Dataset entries
-- Opening Marker --
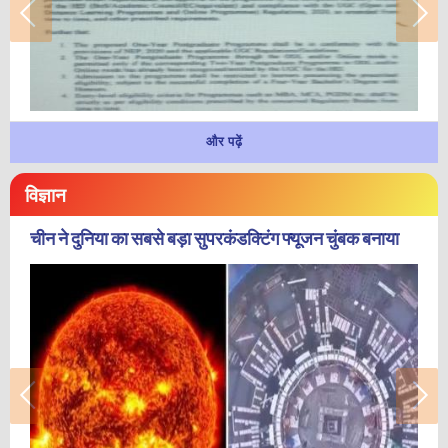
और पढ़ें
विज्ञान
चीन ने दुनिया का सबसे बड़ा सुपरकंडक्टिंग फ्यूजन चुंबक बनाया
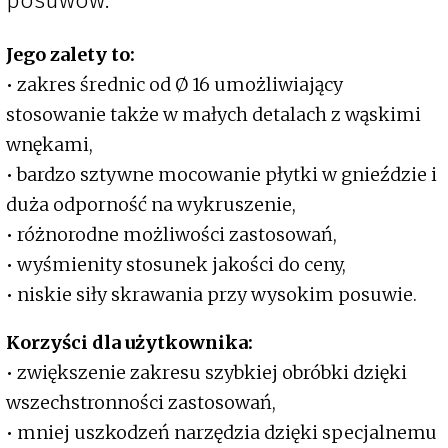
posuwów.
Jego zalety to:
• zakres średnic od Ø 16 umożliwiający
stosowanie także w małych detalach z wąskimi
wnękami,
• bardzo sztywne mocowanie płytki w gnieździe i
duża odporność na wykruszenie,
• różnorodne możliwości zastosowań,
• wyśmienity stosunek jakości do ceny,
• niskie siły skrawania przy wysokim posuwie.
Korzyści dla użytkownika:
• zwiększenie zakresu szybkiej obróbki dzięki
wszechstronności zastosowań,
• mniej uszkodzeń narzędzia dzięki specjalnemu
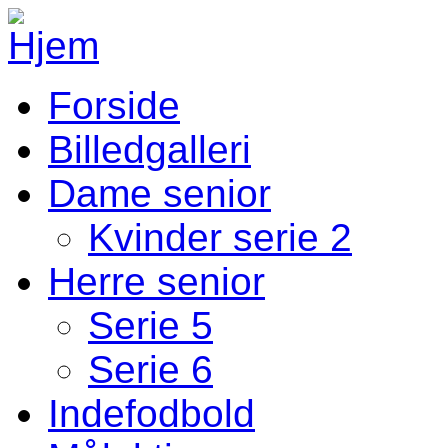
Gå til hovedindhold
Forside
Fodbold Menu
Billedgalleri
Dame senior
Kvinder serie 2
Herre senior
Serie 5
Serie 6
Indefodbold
-- Closing Marker --
-- Opening Marker --
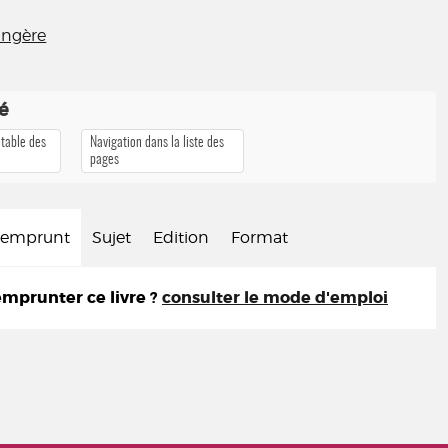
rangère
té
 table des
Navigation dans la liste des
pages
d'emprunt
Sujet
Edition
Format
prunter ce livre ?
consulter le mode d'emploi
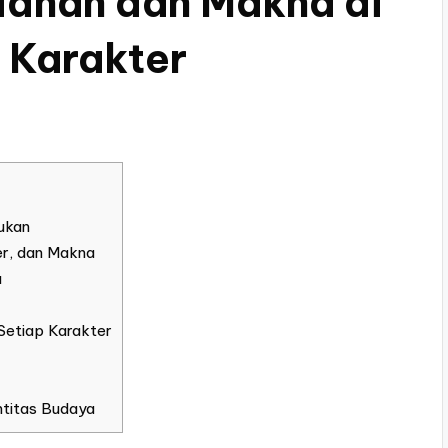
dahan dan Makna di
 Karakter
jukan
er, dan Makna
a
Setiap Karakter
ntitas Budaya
-- Closing Marker --
-- Opening Marker --
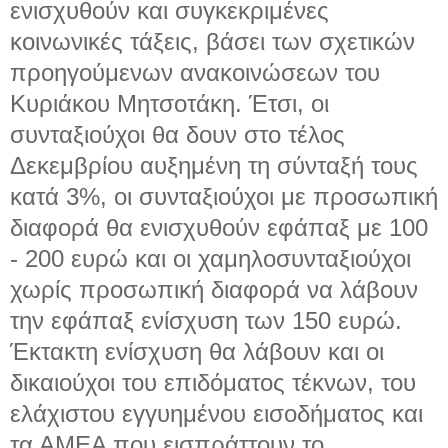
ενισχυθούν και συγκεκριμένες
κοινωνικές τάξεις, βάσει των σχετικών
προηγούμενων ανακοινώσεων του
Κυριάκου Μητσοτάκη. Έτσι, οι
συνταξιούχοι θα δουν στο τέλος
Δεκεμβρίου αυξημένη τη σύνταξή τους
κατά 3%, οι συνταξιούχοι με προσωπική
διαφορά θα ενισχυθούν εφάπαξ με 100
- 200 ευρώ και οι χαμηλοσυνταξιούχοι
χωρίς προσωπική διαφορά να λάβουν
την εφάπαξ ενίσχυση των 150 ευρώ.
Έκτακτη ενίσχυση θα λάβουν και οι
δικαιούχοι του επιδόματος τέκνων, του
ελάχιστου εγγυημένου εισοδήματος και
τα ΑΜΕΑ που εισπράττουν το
-- Closing Marker --
### Task requirements:
Transcribe, exactly and without additions, the lines of the records above, beginning with the line that contains "κοινωνικές τάξεις, βάσει των σχετικών" and ending with the line that contains "- 200 ευρώ και οι χαμηλοσυνταξιούχοι", both included.

### Answer to this problem:
κοινωνικές τάξεις, βάσει των σχετικών
προηγούμενων ανακοινώσεων του
Κυριάκου Μητσοτάκη. Έτσι, οι
συνταξιούχοι θα δουν στο τέλος
Δεκεμβρίου αυξημένη τη σύνταξή τους
κατά 3%, οι συνταξιούχοι με προσωπική
διαφορά θα ενισχυθούν εφάπαξ με 100
- 200 ευρώ και οι χαμηλοσυνταξιούχοι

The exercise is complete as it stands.